Half of people would use targeted support if available

10 December 2025

One in two people would use targeted support if available, new research from Dynamic Planner has found.

The research, which surveyed 1,000 people across the UK, found 52% would use targeted support if available, increasing to 62% among those aged 25-44.

In addition, 67% of people felt that targeted support would make it easier for them to get help with financial decisions and more than half (56%) felt targeted support would meet their needs.

Dr Louis Williams, head of psychology and behavioural insights at Dynamic Planner, said: “Taking advantage of targeted support will be particularly beneficial for those who are unaware of the positive impact small changes to managing their finances can make, who feel they have too little to invest or that financial advice isn’t worth the cost.

“Humans are hardwired to avoid risk, and it’s all too easy to put off thinking about things to another day.  But our research shows that even after a simple introduction to the concept of targeted support, people felt more informed and comfortable about what to do – with a little bit of direction in the right way, the inertia begins to fall away.”

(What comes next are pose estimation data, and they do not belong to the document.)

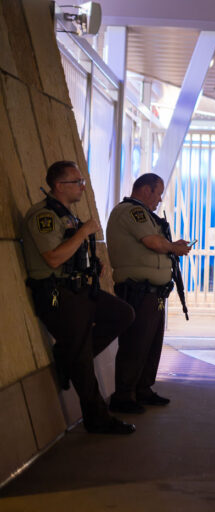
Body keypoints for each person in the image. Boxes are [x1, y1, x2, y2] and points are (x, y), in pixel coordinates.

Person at [21, 161, 136, 435]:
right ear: (59, 186)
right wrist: (84, 232)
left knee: (123, 314)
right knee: (82, 357)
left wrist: (92, 265)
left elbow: (72, 254)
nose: (82, 186)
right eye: (77, 181)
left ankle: (66, 358)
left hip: (79, 289)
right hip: (57, 294)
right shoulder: (44, 215)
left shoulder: (68, 215)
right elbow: (53, 258)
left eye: (82, 181)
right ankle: (97, 418)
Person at [106, 173, 190, 414]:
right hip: (138, 291)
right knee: (135, 343)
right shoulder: (133, 211)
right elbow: (152, 242)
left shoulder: (146, 216)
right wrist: (174, 247)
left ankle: (142, 389)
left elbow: (156, 242)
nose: (159, 199)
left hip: (153, 293)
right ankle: (123, 395)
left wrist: (172, 247)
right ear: (145, 190)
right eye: (158, 193)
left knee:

People most likely to use targeted support were found to be younger, with medium risk levels and lower levels of wealth, while those with higher levels of wealth felt it would be less beneficial. People with an investment risk profile of 6 were shown to be most keen to use targeted support.

The research also highlighted the benefits of financial advice, with those receiving financial advice in the past 12 months more likely to have confidence in their abilities to manage finances and feel knowledgeable about financial matters. In contrast, those who had never accessed financial advice find it more difficult to make progress with finances and worry about running out of money.

Dr Philip Courtenay, founder of behavioural consultancy Humans and Money, said: “It’s encouraging to see that consumers are open to targeted support and the value it can bring. But we also know that simply telling people what to do rarely shifts financial behaviour. If firms want to deliver targeted support that works, they must remove the behavioural barriers that hold people back from acting. This means instilling trust, stripping out complexity, and tackling the anxiety many people feel when it comes to changing the way they act with their money.”